Me desperté empapada en sudor y necesité un buen rato para convencerme a mí misma de que no estaba soñando. Mi mano y la de Kibwe ya no estaban anudadas y por un instante sentí la nostalgia de la pérdida.
Estaba amaneciendo y decidí levantarme. Era domingo, y en casa todos dormían. Caminé descalza por el pasillo y llegué al salón. El sol anaranjado del alba entraba a raudales por la ventana y lo iluminaba todo con su luz nueva. Miré a mi alrededor. Allí estaban: artilugios electrónicos, zapatos, perfumes, chucherías, juguetes, vajillas, gafas de sol. Cada cosa ocupando su espacio. Ahora me tocaría a mí vomitar sobre ellos, dejar atrás todo lo que me sobraba. Nadie podía hacerlo por mí.
No pude evitar recordar la choza del sueño de Kibwe, el humilde hogar desnudo, con el suelo de tierra, que daba a un huerto en el que pacían unas vacas mansas. Comprendí que yo tenía muchas más cosas que él, pero que también me faltaban muchas cosas que él tenía, y que debía de haber algún lugar en mitad del camino donde nuestros sueños, tan cercanos y tan lejanos a la vez, pudieran reunirse.

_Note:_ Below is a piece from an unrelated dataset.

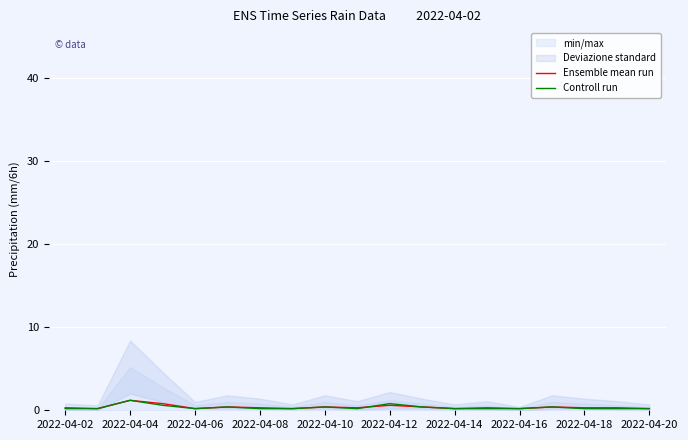

What position from the left is 2022-04-02?

1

¿Y por qué no iba a poder ser así? Nos separaban océanos, abismos, alambradas, pero, ¿quién había dicho que eso tendría que ser así siempre? ¿Quién había escrito las normas? Recordé lo último que Kibwe dijo antes de despertar: nada está escrito para siempre.
Lo recordé mientras el sol naciente iluminaba el mundo, y comprendí que este sueño nos pertenece a nosotros, a todos los Kibwes y Lauras que habitan este viejo planeta.